• What is being asked
Copy every line of the records exactly, without including the images.

--------------------------------------------------

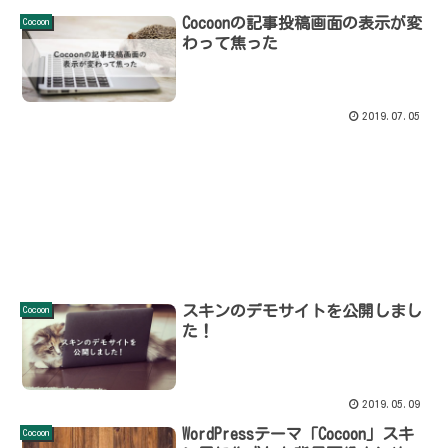
Cocoonの記事投稿画面の表示が変
Cocoon
わって焦った
2019.07.05
スキンのデモサイトを公開しまし
Cocoon
た！
2019.05.09
WordPressテーマ「Cocoon」スキ
Cocoon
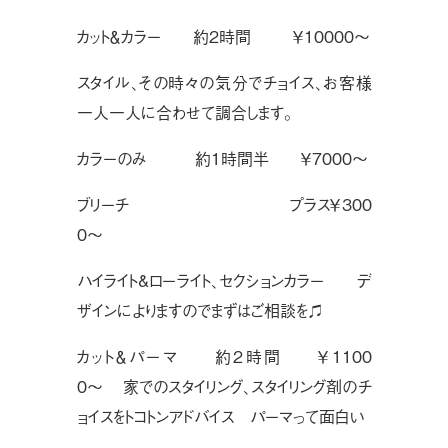
カット＆カラー 約2時間 ￥10000〜
スタイル、その時々の気分でチョイス、お客様
一人一人に合わせて調合します。
カラーのみ 約1時間半 ￥7000〜
ブリーチ プラス￥300
0〜
ハイライト&ローライト、セクションカラー デ
ザインによりますのでまずはご相談を♫
カット＆パーマ 約2時間 ￥1100
0〜 家でのスタイリング、スタイリング剤のチ
ョイスをトコトンアドバイス パーマって面白い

--------------------------------------------------

• Finished exercise
Cocoonの記事投稿画面の表示が変
Cocoon
わって焦った
2019.07.05
スキンのデモサイトを公開しまし
Cocoon
た！
2019.05.09
WordPressテーマ「Cocoon」スキ
Cocoon
カット＆カラー 約2時間 ￥10000〜
スタイル、その時々の気分でチョイス、お客様
一人一人に合わせて調合します。
カラーのみ 約1時間半 ￥7000〜
ブリーチ プラス￥300
0〜
ハイライト&ローライト、セクションカラー デ
ザインによりますのでまずはご相談を♫
カット＆パーマ 約2時間 ￥1100
0〜 家でのスタイリング、スタイリング剤のチ
ョイスをトコトンアドバイス パーマって面白い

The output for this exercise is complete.